1 open source tools compared. Sorted by stars — scroll down for our analysis.
| Tool | Stars | Velocity | Language | License | Score |
|---|---|---|---|---|---|
| 1.7k | +2/wk | Go | MIT | 65 |
If you write Go and make HTTP requests, Sling is a small library that makes building and sending those requests less tedious. Instead of manually constructing http.Request objects, setting headers, encoding query parameters, and parsing responses — Sling gives you a chainable builder pattern.
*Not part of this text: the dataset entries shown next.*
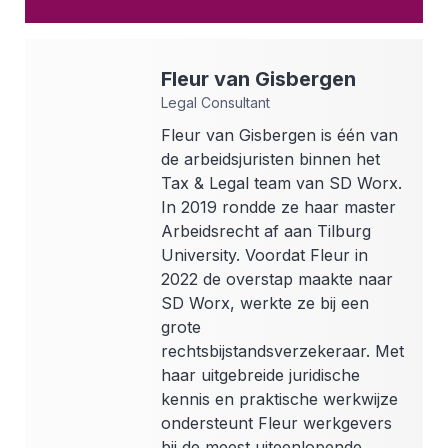
Fleur
van Gisbergen
Legal Consultant
Fleur van Gisbergen is één van
de arbeidsjuristen binnen het
Tax & Legal team van SD Worx.
In 2019 rondde ze haar master
Arbeidsrecht af aan Tilburg
University. Voordat Fleur in
2022 de overstap maakte naar
SD Worx, werkte ze bij een
grote
rechtsbijstandsverzekeraar. Met
haar uitgebreide juridische
kennis en praktische werkwijze
ondersteunt Fleur werkgevers
bij de meest uiteenlopende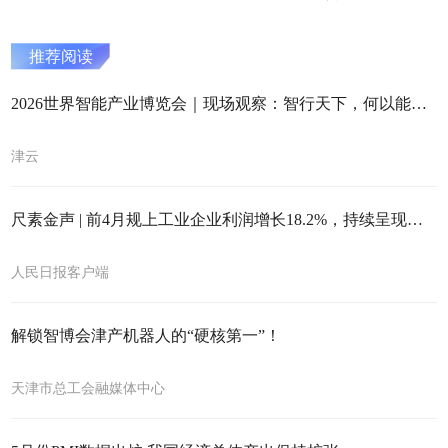
推荐阅读
2026世界智能产业博览会｜现场观察：智行天下，何以能动未来
津云
尺素金声 | 前4月规上工业企业利润增长18.2%，持续呈现积极向好信号
人民日报客户端
解锁智博会津产机器人的“硬核第一”！
天津市总工会融媒体中心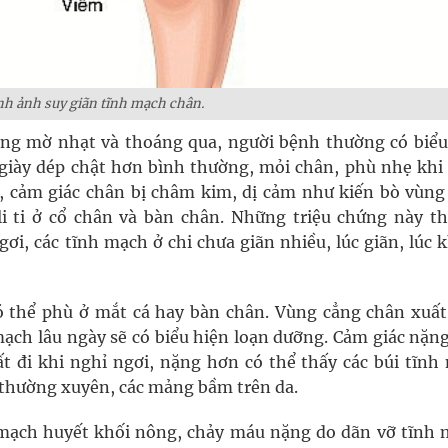
h ảnh suy giãn tĩnh mạch chân.
ờng mờ nhạt và thoáng qua, người bệnh thường có biểu
giày dép chật hơn bình thường, mỏi chân, phù nhẹ khi
ối, cảm giác chân bị châm kim, dị cảm như kiến bò vùng
 ti ở cổ chân và bàn chân. Những triệu chứng này t
ơi, các tĩnh mạch ở chi chưa giãn nhiều, lúc giãn, lúc
 thể phù ở mắt cá hay bàn chân. Vùng cẳng chân xuất
mạch lâu ngày sẽ có biểu hiện loạn dưỡng. Cảm giác nặng
 đi khi nghỉ ngơi, nặng hơn có thể thấy các búi tĩnh
 thường xuyên, các mảng bầm trên da.
mạch huyết khối nông, chảy máu nặng do dãn vỡ tĩnh 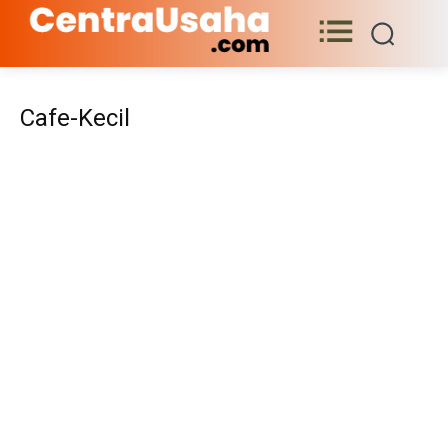
Cafe-Kecil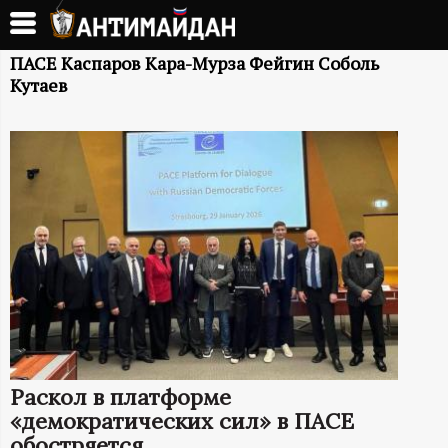
Перейти
к
А
основному
ПАСЕ Каспаров Кара-Мурза Фейгин Соболь
Кутаев
содержанию
Н
Т
И
М
А
Й
Д
Раскол в платформе
«демократических сил» в ПАСЕ
обостряется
Think of it as a Go equivalent of Python's requests library, but lighter. 1.7K stars, MIT license, Go. The API is clean: `sling.New().Base(url).Get(path).QueryStruct(params).ReceiveSuccess(response)`. Supports JSON encoding/decoding, form data, custom headers, and base URL composition. No external dependencies beyond the standard library. Fully free. It's a library — install it with `go get`, use it in your code. No service, no hosting, nothing to pay for. Any team writing Go HTTP clients: use it if you're tired of boilerplate. Solo to enterprise, the calculus is the same — it's a dependency that simplifies code. The catch: 1.7K stars and minimal velocity means this is a mature-but-quiet project. The Go standard library's `net/http` is already good — Sling saves typing but doesn't add capabilities. If your team has strong opinions about minimizing dependencies, the standard library does everything Sling does with more code. And for complex API clients, you might want a full SDK generator like OpenAPI instead of a request builder.